Investigations
1st investigations to order
serum thyroid-stimulating hormone (TSH)
serum total T4, total T3, free T3, free T4 index, and free T4
T3:T4 ratio
Test
In the moderately or highly thyrotoxic subacute thyroiditis patient, the T3:T4 ratio is generally <16 if assessed by total T3:total T4, or <3.0 if assessed by free T3:free T4.[39][40][41]
Values should be interpreted with caution; clinical judgement is required. Additional diagnostic studies may be necessary for definitive diagnosis.
Result
total T3:total T4 ratio <16; free T3:free T4 ratio <3
FBC
Test
Mild anaemia and elevation of white blood cell count are common.[4][28] JTA: guideline for the diagnosis of subacute thyroiditis (acute phase) Opens in new window
Result
may show low level of haemoglobin or haematocrit; leukocyte count may be raised
serum CRP
Test
A non-specific marker of inflammation. Significantly raised (i.e., >10 mg/L) in 86% of patients with subacute thyroiditis in one study.[42]
May help to differentiate subacute hypothyroidism from Graves’ disease.[42][43]
Thus serum CRP levels may help when, based on laboratory and imaging studies, the diagnosis of subacute thyroiditis is not clear.[44]
Result
raised
serum erythrocyte sedimentation rate (ESR)
Test
A non-specific marker of inflammation. Likely to be raised in most patients.
The average ESR was 53 mm/hour in one study of patients with subacute thyroiditis.[2]
Result
raised
radioactive iodine uptake (RAIU)
Test
In the thyrotoxic phase, scintigraphy demonstrates low thyroidal uptake (I-123 or 99mTc-pertechnetate), typically <1% to 3% at 24 hours.[4][9][Figure caption and citation for the preceding image starts]: I-123 radioactive iodine scan showing absence of thyroid uptake in the thyrotoxic phase of subacute thyroiditis; arrow indicates sternal notch markerFrom the personal collection of Dr Stephanie Lee [Citation ends].
Reliably confirms the diagnosis of subacute hypothyroiditis in the thyrotoxic phase.

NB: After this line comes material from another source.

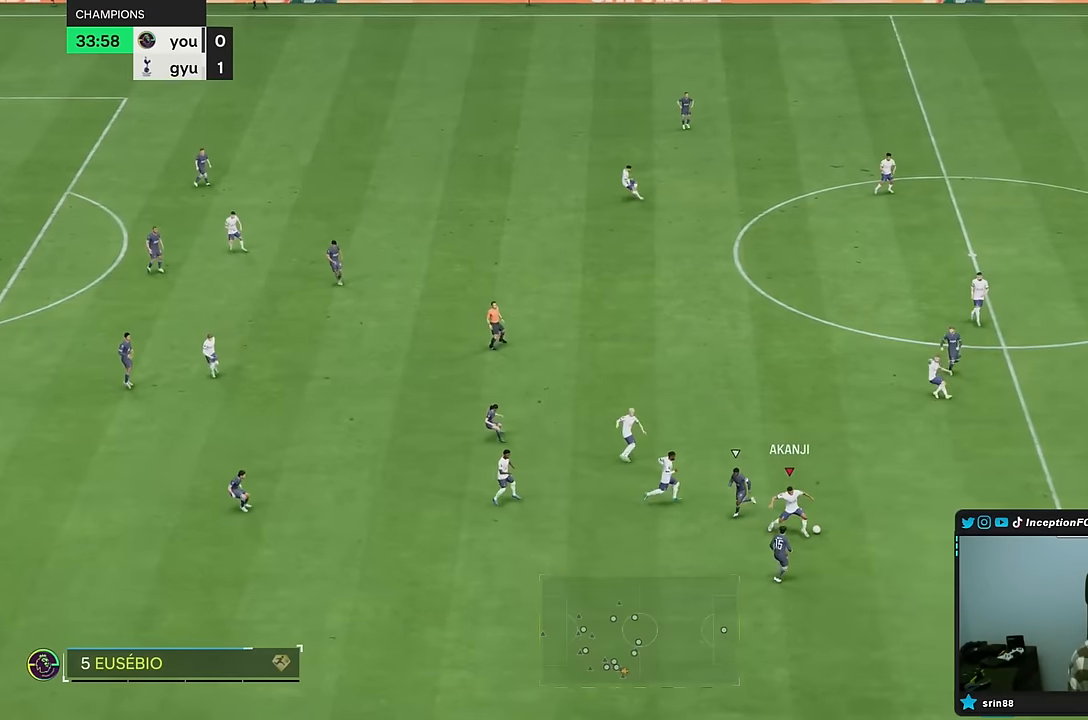
{"dt_ms": 500, "buttons": ["R2"], "left_stick": "left", "right_stick": "center", "events": [[33, "L2", "up"], [100, "left_stick", "right"], [300, "R2", "down"], [300, "left_stick", "left"]]}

RAIU can be obtained if the clinical presentation and serum thyroid function tests are not sufficient for diagnosis.
May be raised or normal during the recovery from hypothyroidism.[1][2]
Result
very low thyroidal uptake during the thyrotoxic phase, typically <1% to 3% at 24 hours.
Investigations to consider
fine needle aspiration biopsy
Test
Biopsy is not routinely performed.[4]
Cytology (fine needle aspiration biopsy) may be useful to confirm a clinical diagnosis in the setting of: high iodine intake (e.g., a patient who recently received iodinated contrast for a radiological scan [within the past 2 months, approximately]); recent use of an iodine-rich drug (e.g., amiodarone [within the past 6 months, approximately).
Saturation of the thyroid's capacity to absorb radioactive iodine in these scenarios can lead to falsely low uptake.
Result
cytological features consistent with subacute thyroiditis include multinucleated giant cells, degenerated follicular epithelium cells, epithelioid granulomas, and mixed inflammatory cells
ultrasonography
Test
Ultrasound is not sufficiently specific to confirm the diagnosis of subacute thyroiditis; findings can be similar to the sonographical appearance of chronic thyroiditis or suspicious thyroid nodules.[34] Ultrasound should not, therefore, be used alone for the diagnosis of subacute thyroiditis.
Ultrasound elastography demonstrates that subacute thyroiditis lesions may have an elevated baseline elasticity score compared with benign nodules of a multinodular goitre or chronic autoimmune thyroiditis.[35][36]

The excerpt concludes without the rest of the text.